Estaba a punto de marcharse cuando por fin vislumbró la silueta desgarbada pero agradable de Edith. Todavía vestía de negro, pues guardaba luto por su esposo, aunque había fallecido hacía casi dos años. Se acercaba corriendo por el sendero, los faldones del vestido se balanceaban de forma exagerada y llevaba el sombrero tan inclinado hacia atrás que parecía a punto de caérsele.
Hester se dispuso a ir a su encuentro. Aunque se había calmado al ver que por fin llegaba, ya preparaba un reproche adecuado por el tiempo perdido y la falta de consideración. Al aproximarse observó el semblante de Edith y sospechó que había ocurrido algo.
– ¿Qué ha sucedido? -preguntó en cuanto estuvieron juntas. Edith, mujer de rostro inteligente y poco común, labios finos y nariz aguileña y un tanto torcida, estaba pálida. El cabello rubio se escapaba descuidadamente del sombrero a causa de la brisa y la carrera-. ¿De qué se trata? -inquirió Hester con impaciencia-. ¿Estás enferma?

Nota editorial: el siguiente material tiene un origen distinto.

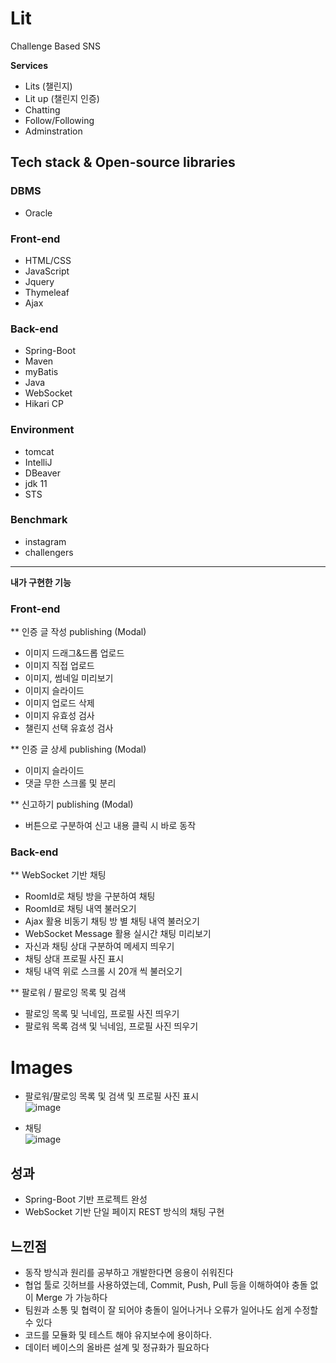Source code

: # Lit
Challenge Based SNS
 
 **Services**
 - Lits (챌린지)
 - Lit up (챌린지 인증)
 - Chatting
 - Follow/Following
 - Adminstration

 ## Tech stack & Open-source libraries
 ### DBMS
 * Oracle
### Front-end
 *  HTML/CSS
 *  JavaScript
 *  Jquery
 *  Thymeleaf
 *  Ajax
### Back-end
 * Spring-Boot
 * Maven
 * myBatis
 * Java
 * WebSocket
 * Hikari CP
 
### Environment  
  *  tomcat
  *  IntelliJ
  *  DBeaver
  *  jdk 11
  *  STS
  
### Benchmark
* instagram
* challengers
  
----
**내가 구현한 기능**
### Front-end
** 인증 글 작성 publishing (Modal)
- 이미지 드래그&드롭 업로드
- 이미지 직접 업로드
- 이미지, 썸네일 미리보기
- 이미지 슬라이드
- 이미지 업로드 삭제
- 이미지 유효성 검사
- 챌린지 선택 유효성 검사  

** 인증 글 상세 publishing (Modal)
- 이미지 슬라이드
- 댓글 무한 스크롤 및 분리

** 신고하기 publishing (Modal)
- 버튼으로 구분하여 신고 내용 클릭 시 바로 동작

### Back-end
** WebSocket 기반 채팅
- RoomId로 채팅 방을 구분하여 채팅
- RoomId로 채팅 내역 불러오기
- Ajax 활용 비동기 채팅 방 별 채팅 내역 불러오기
- WebSocket Message 활용 실시간 채팅 미리보기
- 자신과 채팅 상대 구분하여 메세지 띄우기 
- 채팅 상대 프로필 사진 표시
- 채팅 내역 위로 스크롤 시 20개 씩 불러오기

** 팔로워 / 팔로잉 목록 및 검색
- 팔로잉 목록 및 닉네임, 프로필 사진 띄우기
- 팔로워 목록 검색 및 닉네임, 프로필 사진 띄우기

# Images

* 팔로워/팔로잉 목록 및 검색 및 프로필 사진 표시  
![image](https://user-images.githubusercontent.com/93972072/178234598-8bdfde74-2cea-4326-8fc2-b0b8083d559c.png)


* 채팅  
![image](https://user-images.githubusercontent.com/93972072/178234991-f0f3bbd2-ea59-4f61-ae2f-092055060927.png)


**성과**
----
* Spring-Boot 기반 프로젝트 완성
* WebSocket 기반 단일 페이지 REST 방식의 채팅 구현

**느낀점**
----
* 동작 방식과 원리를 공부하고 개발한다면 응용이 쉬워진다
* 협업 툴로 깃허브를 사용하였는데, Commit, Push, Pull 등을 이해하여야 충돌 없이 Merge 가 가능하다
* 팀원과 소통 및 협력이 잘 되어야 충돌이 일어나거나 오류가 일어나도 쉽게 수정할 수 있다
* 코드를 모듈화 및 테스트 해야 유지보수에 용이하다.
* 데이터 베이스의 올바른 설계 및 정규화가 필요하다

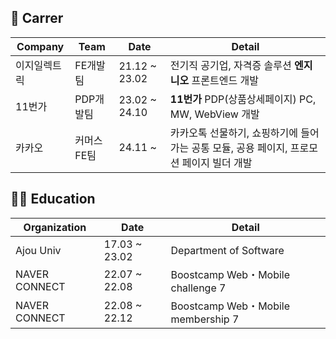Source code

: ## 🏃 Carrer

|Company|Team|Date|Detail|
|----|----|--------|------|
|이지일렉트릭|FE개발팀|21.12 ~ 23.02|전기직 공기업, 자격증 솔루션 **엔지니오** 프론트엔드 개발|
|11번가|PDP개발팀|23.02 ~ 24.10|**11번가** PDP(상품상세페이지) PC, MW, WebView 개발|
|카카오|커머스FE팀|24.11 ~ | 카카오톡 선물하기, 쇼핑하기에 들어가는 공통 모듈, 공용 페이지, 프로모션 페이지 빌더 개발 |

## 🧑‍💻 Education
|Organization|Date|Detail|
|----|----|--------|
|Ajou Univ|17.03 ~ 23.02|Department of Software|
|NAVER CONNECT|	22.07 ~ 22.08|Boostcamp Web・Mobile challenge 7 |
|NAVER CONNECT|	22.08 ~ 22.12|Boostcamp Web・Mobile membership 7|
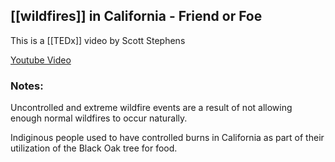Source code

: ## [[wildfires]] in California - Friend or Foe
This is a [[TEDx]] video by Scott Stephens

[Youtube Video](https://www.youtube.com/watch?v=2r7JI6zVwf0)

### Notes:
Uncontrolled and extreme wildfire events are a result of not allowing enough normal wildfires to occur naturally.

Indiginous people used to have controlled burns in California as part of their utilization of the Black Oak tree for food. 

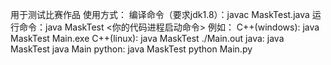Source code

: 用于测试比赛作品
使用方式：
编译命令（要求jdk1.8）：javac MaskTest.java
运行命令：java MaskTest <你的代码进程启动命令>
例如：
C++(windows): java MaskTest Main.exe
C++(linux): java MaskTest ./Main.out
java: java MaskTest java Main
python: java MaskTest python Main.py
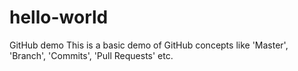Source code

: # hello-world
GitHub demo
This is a basic demo of GitHub concepts like 'Master', 'Branch', 'Commits', 'Pull Requests' etc.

– No… -Edith, que estaba jadeando, la tomó de pronto del brazo y echó a andar tirando de su amiga-. Creo que me encuentro bastante bien aunque estoy muy nerviosa y soy incapaz de poner en orden mis pensamientos.
Hester se detuvo.
– ¿Por qué? Cuéntame que te ocurre. -Su irritación se había desvanecido-¿Puedo ayudarte en algo?
Una sonrisa atribulada recomo los labios de Edith para desaparecer acto seguido.
– No… bueno, dándome tu amistad.
– Ya sabes que la tienes -aseguró Hester-. ¿Qué ha sucedido?
– Mi hermano Thaddeus, el general Carlyon, sufrió un accidente anoche, en una cena celebrada en casa de los Furnival.